Wednesday, February 17, 2010

more openmpi tweaking

Whilst testing MPI on our cluster and get it into a usable state I uncovered a rather nasty bug with openmpi-1.3.4. This manifested itself with never being able to run on the node with cores > 4. It was a weird one as openmpi communication over two nodes worked fine with 8 cores on each node but when a job requested cores > 4 on the same node. The job just hung. An strace of the mpiexec process suggested some sort of TIMEOUT/WAIT issue.

On the release note for openmpi-1.4.1 it appears they discovered this bug and provided a fix:
- Fix a shared memory "hang" problem that occurred on x86/x86_64
platforms when used with the GNU >=4.4.x compiler series.

This sounded plausible and in fact an upgrade has fixed the issue.

So now with all 8 cores running on the same node the next issue to arise was one related to Maui. Some time when you requested nodes=8, Maui scheduled the job on 3 cores, a qdel and a resubmission later Maui rescheduled the job onto 5 cores. On one test I even qrun'd the job and it appeared it start on the correct number of nodes but there appeared to be no reason for Maui not getting this correct. So it was time to get out Maui docs.

from the docs;
Maui is by default very liberal in its interpretation of :PPN=. In its standard configuration, Maui interprets this as 'give the job * tasks with AT LEAST tasks per node'. Set the JOBNODEMATCHPOLICY parameter to EXACTNODE to have Maui support PBS's default allocation behavior of nodes with exactly tasks per node.

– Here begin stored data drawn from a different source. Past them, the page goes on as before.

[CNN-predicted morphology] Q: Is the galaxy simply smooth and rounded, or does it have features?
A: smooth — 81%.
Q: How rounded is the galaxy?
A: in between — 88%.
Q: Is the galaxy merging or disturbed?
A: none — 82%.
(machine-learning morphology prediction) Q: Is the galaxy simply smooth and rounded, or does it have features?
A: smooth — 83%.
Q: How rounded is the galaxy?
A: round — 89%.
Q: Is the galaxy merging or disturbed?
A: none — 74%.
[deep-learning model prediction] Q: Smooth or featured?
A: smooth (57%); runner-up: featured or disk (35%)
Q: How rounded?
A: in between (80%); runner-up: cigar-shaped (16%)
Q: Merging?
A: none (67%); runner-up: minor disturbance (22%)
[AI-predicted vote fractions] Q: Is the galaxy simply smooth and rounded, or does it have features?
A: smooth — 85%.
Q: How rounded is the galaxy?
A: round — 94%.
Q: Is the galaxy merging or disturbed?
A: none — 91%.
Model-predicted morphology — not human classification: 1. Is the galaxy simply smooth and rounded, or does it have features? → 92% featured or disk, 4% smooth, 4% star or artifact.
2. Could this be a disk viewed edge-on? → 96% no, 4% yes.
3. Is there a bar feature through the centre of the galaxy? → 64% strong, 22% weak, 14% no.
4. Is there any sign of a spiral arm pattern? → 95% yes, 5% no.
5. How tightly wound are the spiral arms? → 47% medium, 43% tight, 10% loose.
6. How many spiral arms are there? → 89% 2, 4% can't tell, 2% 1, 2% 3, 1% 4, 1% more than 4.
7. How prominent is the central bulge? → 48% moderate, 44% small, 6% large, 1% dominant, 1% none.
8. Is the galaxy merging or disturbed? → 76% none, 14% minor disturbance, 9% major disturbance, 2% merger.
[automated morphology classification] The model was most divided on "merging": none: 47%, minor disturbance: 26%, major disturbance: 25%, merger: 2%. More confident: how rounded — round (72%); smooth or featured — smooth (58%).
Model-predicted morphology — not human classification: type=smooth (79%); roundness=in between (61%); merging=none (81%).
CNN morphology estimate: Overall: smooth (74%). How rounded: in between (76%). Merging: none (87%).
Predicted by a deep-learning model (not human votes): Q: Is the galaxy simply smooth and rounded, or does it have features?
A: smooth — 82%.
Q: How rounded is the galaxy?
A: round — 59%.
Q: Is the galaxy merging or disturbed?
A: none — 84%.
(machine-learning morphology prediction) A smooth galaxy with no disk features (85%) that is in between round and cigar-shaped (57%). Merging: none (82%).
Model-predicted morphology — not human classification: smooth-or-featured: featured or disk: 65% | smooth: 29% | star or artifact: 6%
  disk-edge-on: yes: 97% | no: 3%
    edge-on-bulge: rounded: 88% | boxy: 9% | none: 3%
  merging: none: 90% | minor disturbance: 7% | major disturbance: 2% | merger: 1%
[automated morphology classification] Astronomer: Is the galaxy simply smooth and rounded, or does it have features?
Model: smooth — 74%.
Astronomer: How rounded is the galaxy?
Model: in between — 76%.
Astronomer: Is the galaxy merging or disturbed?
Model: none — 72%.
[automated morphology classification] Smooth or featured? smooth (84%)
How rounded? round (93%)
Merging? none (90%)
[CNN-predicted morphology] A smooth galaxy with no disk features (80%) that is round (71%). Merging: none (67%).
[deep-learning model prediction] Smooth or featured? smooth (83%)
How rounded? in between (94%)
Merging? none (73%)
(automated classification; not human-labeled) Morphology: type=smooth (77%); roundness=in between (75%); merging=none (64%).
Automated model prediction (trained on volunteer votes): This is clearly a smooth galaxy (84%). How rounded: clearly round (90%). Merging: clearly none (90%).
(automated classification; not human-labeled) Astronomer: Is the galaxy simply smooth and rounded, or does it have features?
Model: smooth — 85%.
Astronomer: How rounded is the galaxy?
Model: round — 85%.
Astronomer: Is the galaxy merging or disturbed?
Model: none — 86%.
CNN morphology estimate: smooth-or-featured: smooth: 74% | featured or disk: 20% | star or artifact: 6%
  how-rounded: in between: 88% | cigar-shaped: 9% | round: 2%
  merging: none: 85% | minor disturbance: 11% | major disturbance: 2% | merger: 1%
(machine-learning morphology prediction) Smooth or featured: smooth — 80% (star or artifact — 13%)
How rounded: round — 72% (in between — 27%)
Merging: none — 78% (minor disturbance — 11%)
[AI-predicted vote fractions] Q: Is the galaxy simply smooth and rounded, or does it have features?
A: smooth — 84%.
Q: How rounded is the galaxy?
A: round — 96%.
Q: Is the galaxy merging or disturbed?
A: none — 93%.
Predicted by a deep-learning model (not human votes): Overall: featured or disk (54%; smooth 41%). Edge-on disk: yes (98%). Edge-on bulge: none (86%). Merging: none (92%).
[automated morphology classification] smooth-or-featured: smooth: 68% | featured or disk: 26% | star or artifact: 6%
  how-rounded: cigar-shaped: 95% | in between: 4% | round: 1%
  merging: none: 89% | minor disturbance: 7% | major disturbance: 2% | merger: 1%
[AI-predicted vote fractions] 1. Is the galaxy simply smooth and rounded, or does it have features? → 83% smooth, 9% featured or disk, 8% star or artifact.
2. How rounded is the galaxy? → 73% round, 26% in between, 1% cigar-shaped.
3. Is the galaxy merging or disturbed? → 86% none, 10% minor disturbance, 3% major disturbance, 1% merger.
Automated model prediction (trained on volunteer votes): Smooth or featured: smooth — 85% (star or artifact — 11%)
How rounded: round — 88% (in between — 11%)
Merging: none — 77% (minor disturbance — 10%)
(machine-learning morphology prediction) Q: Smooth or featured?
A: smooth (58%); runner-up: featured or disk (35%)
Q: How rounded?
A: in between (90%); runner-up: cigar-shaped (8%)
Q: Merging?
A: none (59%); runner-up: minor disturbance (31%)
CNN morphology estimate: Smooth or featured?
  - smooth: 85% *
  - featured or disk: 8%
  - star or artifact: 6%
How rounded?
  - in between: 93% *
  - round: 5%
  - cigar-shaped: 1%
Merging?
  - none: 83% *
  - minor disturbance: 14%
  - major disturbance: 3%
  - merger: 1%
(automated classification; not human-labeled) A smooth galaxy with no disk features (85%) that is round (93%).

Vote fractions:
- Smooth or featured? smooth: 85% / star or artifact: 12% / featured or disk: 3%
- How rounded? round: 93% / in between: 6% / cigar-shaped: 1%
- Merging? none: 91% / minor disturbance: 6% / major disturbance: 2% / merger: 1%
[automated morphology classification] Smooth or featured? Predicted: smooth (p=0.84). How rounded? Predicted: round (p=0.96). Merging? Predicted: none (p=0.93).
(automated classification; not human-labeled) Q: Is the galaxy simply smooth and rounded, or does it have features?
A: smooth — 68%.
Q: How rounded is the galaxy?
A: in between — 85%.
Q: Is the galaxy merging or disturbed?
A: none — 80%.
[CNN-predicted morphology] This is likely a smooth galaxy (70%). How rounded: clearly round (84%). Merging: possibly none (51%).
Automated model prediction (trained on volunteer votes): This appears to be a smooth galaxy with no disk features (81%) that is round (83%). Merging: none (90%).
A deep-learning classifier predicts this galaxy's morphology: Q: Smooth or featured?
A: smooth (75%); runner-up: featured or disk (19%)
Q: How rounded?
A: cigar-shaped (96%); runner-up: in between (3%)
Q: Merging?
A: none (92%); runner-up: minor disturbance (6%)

This seemed to suggest that Maui's default behaviour is to pack a job into as few nodes as possible. So I tried out setting the JOBNODEMATCHPOLICY to EXACTNODE and this seems to have done the trick.

nodes=24 means 24 nodes, not 8, not 6 but 24

This does have a drawback in that it will be 24 separate nodes. This setting relies upon being able to set :ppn (processes per node) to allow nodes=3:ppn=8 giving 24 cores which is really what you want to say. As you probably have a fast machine with loads of memory and cores. Therefore, you could target all the cores rather than 24 nodes. However, it is a start.

Wouldn't it be nice if you could specify :ppn in JDL. The only way round this I can see for now is to manually change the job manager or use the local batch attributes of CREAM to allow a custom cerequirement to be specified. Possible but not nice.

2 comments:

Jeff Squyres said...

Glad that we fixed the problem for you in Open MPI! :-)

Be sure to let us know on the users list if you have any suggestions, tweaks to push upstream, etc.

Dennis van Dok said...

We've come a little closer with getting ppn in the JDL. At least when this bug is fixed the last step should be to make the translation in BLAH to the local batch system. It may take a while but we're getting there...